Our study was aimed to determine the impact of different R-R window phase acquisition on radiation dose and image quality for 320-row MDCT in coronary artery evaluation. Our data adds to the prior study by Steigner et al. who using multiple phase windows demonstrated that 60–95% was most advantageous. In our use of 66–80% of the R-R interval, we have demonstrated good to excellent quality images correlated with decreased radiation exposure to the patients (33% reduction) with good image interpretability.

In the initial coronary MDCTA trials, excessive radiation exposure remained a major concern that limited wider acceptance of this imaging modality [6, 14, 15]. These concerns prompted the search for techniques to minimize radiation dose while maintaining image quality. Previous strategies have documented heart rate-independent methods that can be applied to minimize the radiation dose including anatomy-adapted tube-current modulation [16, 17] and reduction in tube voltage [1820]. Similarly, there are several accepted heart rate-dependent methods that can be applied to reduce radiation dose: (a) decreasing tube current during the systolic phase of electrocardiogram (tube current modulation) [21], (b) decreasing tube current during the nonreconstructed phase [22], (c) using a rate-adaptive pitch [23], and (d) sequential ECG triggering [24]. All these methods are dependent and somewhat limited by the temporal resolution and the function of the CT technology.
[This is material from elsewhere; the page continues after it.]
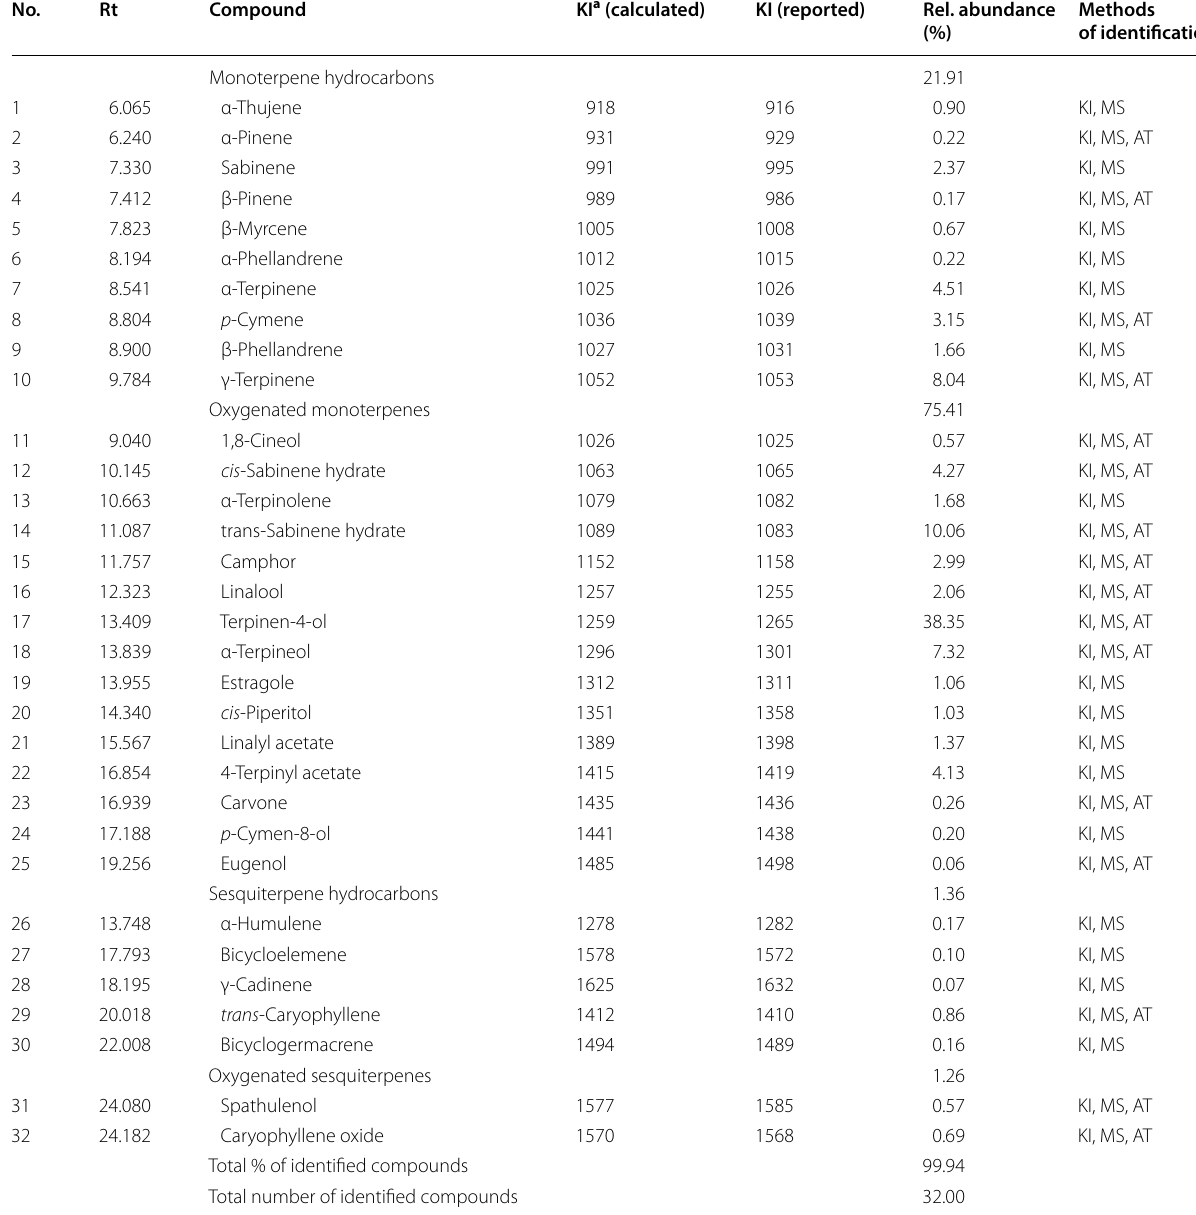
Table 1 Identified constituents in OV EO using GC/MS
Aquilion ONE is a cone beam MDCT with a 320-row 0.5 mm detector array. The 320-row mode, at present, functions primarily as a cardiac scanner, that is, volume scan mode. Coronary MDCTA with 320-row mode has sufficient craniocaudal coverage (160 mm) making it possible to image the entire heart in a single heartbeat and one gantry rotation. Using this approach, the patient is exposed for only 350 ms, thereby creating the possibility of reducing radiation exposure substantially when compared to the overlapping rotations employed with the traditional helical MDCTA [3, 14, 15, 25].

All patients in our study were scanned at maximum volume scan length (VSL) 160 mm (to make both groups comparable), but our previous study has shown a 33–46% reduction in radiation dose by decreasing VSL from 160 to 140 or 120 mm depending upon patient’s heart length [25]. In this retrospective study, mean radiation dose noted for patients imaged using 320-row MDCT was 6.33 mSv, which is comparable to prospective gating on 64 MDCT scanners in patients with heart rates <65 bpm.

Currently, Complete phase window acquisition with tube modulation mode is also used for patients with irregular heart rates or rate variations during breathing exercise or the actual scan in addition to functional analysis. Sudden abrupt change in heart rate during the scan can result in some loss of valuable data and motion artifact. Although mean heart rate was the same in both groups, a higher or variable heart rate as described is the most likely reason for slightly better image quality in cases of narrow phase window versus complete phase window patients.

4.1. Limitation

There are limitations to our study as it was a single-center, retrospective analysis, with a small number of patients. Further prospective studies with a larger number of patients in multiple sites could better evaluate the effect of window phase selection on radiation dose and image quality related to 320 MDCT scanners. Also, the focus of the study was image quality and not diagnostic accuracy; however, adequate image quality is a prerequisite for the assessment of diagnostic accuracy. Finally, our study is subject to the bias of a single center; a multicenter study is needed to further validate the concept.

5. Conclusion

In conclusion, scan mode and imaging parameters are critical determinants of radiation exposure and image quality on 320-row MDCTA. The median radiation doses of MDCTA vary significantly between patients scanned with complete versus narrow phase window acquisition. Low radiation dose and comparable diagnostic imaging quality may suggest an increased use of narrow window selection of R-R interval in selected patients. Given the potential for low radiation dose with volume scanning, further prospective studies for evaluation of diagnostic accuracy, efficacy, and impact on patient outcomes would be advantageous.

Disclosure

Faisal Khosa is the (2013-2015) American Roentgen Ray Society Scholar.